TASHKENT, Uzbekistan, December 9. Standard & Poor's (S&P Global Ratings) estimates that Uzbekistan's usable foreign exchange reserves will marginally decline through 2026 due to lower gold prices and ongoing current account deficits, Trend reports.
Yet, the latest report by S&P Global Ratings said Uzbekistan's monetary policy effectiveness has been improving in recent years.
“One of the most significant reforms in that regard was the liberalization of the exchange rate regime in September 2017 to a managed float from a crawling peg, which was heavily overvalued compared with the parallel-market rate. The Central Bank of Uzbekistan (CBU) intervenes in the foreign exchange market intermittently to smooth volatility and mitigate the increase in local currency from its large gold purchases," said the report.
According to S&P Global Ratings, holdings of monetary gold of the Central Bank of Uzbekistan (CBU) comprise nearly 80 percent of total usable reserves.
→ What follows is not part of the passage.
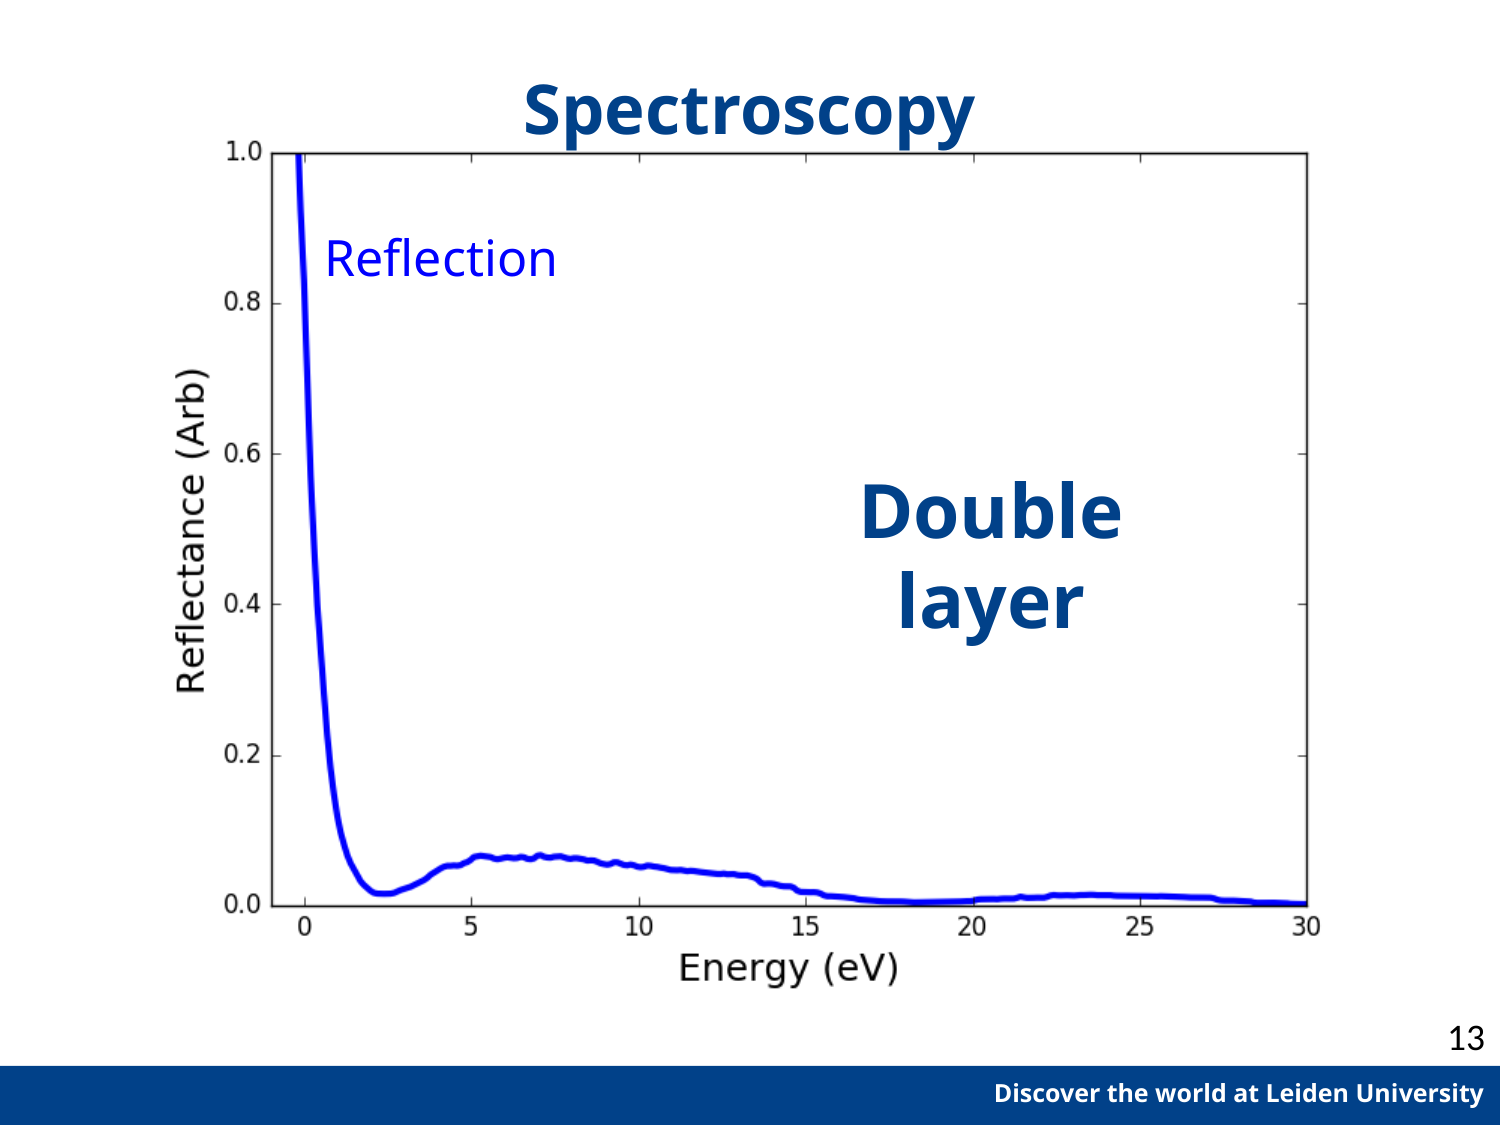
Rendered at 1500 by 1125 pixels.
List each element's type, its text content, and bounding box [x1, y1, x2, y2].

"The CBU is the sole purchaser of gold mined in Uzbekistan. The Bank purchases the gold with local currency and sells it in foreign currency on the local market to offset the effect of its intervention on the Uzbek sum. We exclude assets of Uzbekistan’s Fund for Reconstruction and Development (UFRD) from the CBU's reserve assets because we consider them as fiscal assets. Our view is supported by the budgetary use of external UFRD assets in the domestic economy over the past four years. The UFRD's total assets were $16.7 billion as of October 31 of 2023, with the liquid portion at $6.5 billion,” S&P’s analysts note.
Meanwhile, Value of Uzbekistan's gold and foreign exchange reserves amounted to $32.9 billion as of November 1, 2023.
As per data provided by Uzbekistan’s Central Bank, the value increased by almost $2 billion compared to $31 billion recorded in October this year.
Moreover, the physical volume of gold amounted to 12 million troy ounces, which is equivalent to 373.2 tons, while its value fixed at $23.9 billion.